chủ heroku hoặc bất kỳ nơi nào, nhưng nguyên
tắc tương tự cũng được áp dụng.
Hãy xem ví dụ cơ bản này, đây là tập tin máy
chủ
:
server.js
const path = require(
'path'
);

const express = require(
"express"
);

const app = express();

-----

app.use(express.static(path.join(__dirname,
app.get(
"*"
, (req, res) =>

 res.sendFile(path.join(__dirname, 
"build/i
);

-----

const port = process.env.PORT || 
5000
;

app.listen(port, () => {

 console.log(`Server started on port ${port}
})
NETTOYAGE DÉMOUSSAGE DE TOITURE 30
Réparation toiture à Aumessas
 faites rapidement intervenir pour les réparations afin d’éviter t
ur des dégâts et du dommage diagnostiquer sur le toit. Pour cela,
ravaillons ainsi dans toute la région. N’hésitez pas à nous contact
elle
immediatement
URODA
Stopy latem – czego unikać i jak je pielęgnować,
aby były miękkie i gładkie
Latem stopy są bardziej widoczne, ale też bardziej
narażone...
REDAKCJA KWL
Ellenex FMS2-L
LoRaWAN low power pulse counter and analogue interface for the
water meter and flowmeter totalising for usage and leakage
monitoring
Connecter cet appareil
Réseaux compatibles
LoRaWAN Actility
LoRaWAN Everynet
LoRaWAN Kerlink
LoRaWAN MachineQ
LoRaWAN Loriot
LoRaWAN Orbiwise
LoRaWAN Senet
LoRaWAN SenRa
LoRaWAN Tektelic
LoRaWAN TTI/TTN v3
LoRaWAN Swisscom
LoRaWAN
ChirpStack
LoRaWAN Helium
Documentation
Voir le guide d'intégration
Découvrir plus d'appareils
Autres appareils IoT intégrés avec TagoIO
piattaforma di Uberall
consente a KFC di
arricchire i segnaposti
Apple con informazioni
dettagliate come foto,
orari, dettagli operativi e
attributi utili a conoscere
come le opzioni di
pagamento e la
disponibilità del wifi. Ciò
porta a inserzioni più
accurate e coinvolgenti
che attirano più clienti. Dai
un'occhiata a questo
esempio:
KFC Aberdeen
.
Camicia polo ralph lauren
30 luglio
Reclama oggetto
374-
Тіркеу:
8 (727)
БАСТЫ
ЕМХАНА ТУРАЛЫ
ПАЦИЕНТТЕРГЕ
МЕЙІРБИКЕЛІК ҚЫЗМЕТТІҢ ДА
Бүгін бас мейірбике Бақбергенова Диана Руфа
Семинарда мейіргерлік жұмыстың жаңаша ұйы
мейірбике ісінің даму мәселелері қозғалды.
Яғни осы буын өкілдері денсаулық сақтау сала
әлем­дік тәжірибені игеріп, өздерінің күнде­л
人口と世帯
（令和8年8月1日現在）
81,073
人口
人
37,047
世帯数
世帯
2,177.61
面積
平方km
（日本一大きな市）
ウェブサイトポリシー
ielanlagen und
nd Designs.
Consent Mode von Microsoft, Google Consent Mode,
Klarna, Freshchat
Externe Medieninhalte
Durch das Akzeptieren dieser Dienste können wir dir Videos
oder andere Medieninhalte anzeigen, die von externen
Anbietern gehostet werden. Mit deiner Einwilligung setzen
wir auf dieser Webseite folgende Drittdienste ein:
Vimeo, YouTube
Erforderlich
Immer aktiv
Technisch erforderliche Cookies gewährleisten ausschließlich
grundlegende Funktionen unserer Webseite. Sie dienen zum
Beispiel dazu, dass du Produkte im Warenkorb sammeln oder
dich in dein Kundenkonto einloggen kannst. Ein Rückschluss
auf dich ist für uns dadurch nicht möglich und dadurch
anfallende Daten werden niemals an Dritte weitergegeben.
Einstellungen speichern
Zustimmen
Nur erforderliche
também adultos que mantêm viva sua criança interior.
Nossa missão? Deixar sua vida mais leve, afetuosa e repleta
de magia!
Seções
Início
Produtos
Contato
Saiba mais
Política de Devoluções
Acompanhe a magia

Exercise instructions. Determine how many lines of the records above contain the word "Medieninhalte", and report only that number.

Solved exercise. 2